### What is needed
Pictures stay out of the copy. Transcribe exactly, and only, the line with "Aktualizované: 01.01.2022" through the last line of the entries below.

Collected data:
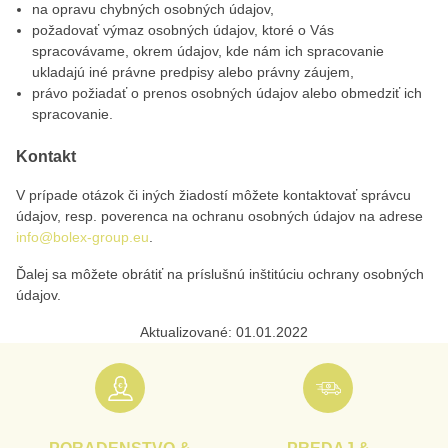
na opravu chybných osobných údajov,
požadovať výmaz osobných údajov, ktoré o Vás
spracovávame, okrem údajov, kde nám ich spracovanie
ukladajú iné právne predpisy alebo právny záujem,
právo požiadať o prenos osobných údajov alebo obmedziť ich
spracovanie.
Kontakt
V prípade otázok či iných žiadostí môžete kontaktovať správcu
údajov, resp. poverenca na ochranu osobných údajov na adrese
info@bolex-group.eu
.
Ďalej sa môžete obrátiť na príslušnú inštitúciu ochrany osobných
údajov.
Aktualizované: 01.01.2022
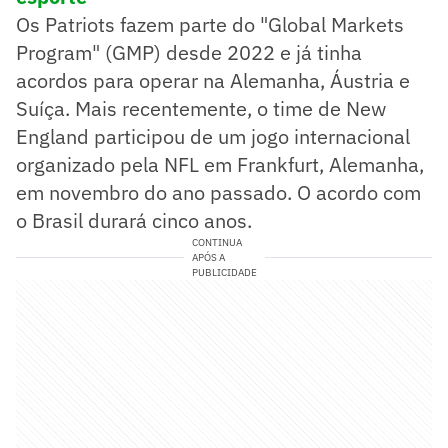
Os Patriots fazem parte do "Global Markets
Program" (GMP) desde 2022 e já tinha
acordos para operar na Alemanha, Áustria e
Suíça. Mais recentemente, o time de New
England participou de um jogo internacional
organizado pela NFL em Frankfurt, Alemanha,
em novembro do ano passado. O acordo com
o Brasil durará cinco anos.
CONTINUA
APÓS A
PUBLICIDADE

### Output for this task
Aktualizované: 01.01.2022
Os Patriots fazem parte do "Global Markets
Program" (GMP) desde 2022 e já tinha
acordos para operar na Alemanha, Áustria e
Suíça. Mais recentemente, o time de New
England participou de um jogo internacional
organizado pela NFL em Frankfurt, Alemanha,
em novembro do ano passado. O acordo com
o Brasil durará cinco anos.
CONTINUA
APÓS A
PUBLICIDADE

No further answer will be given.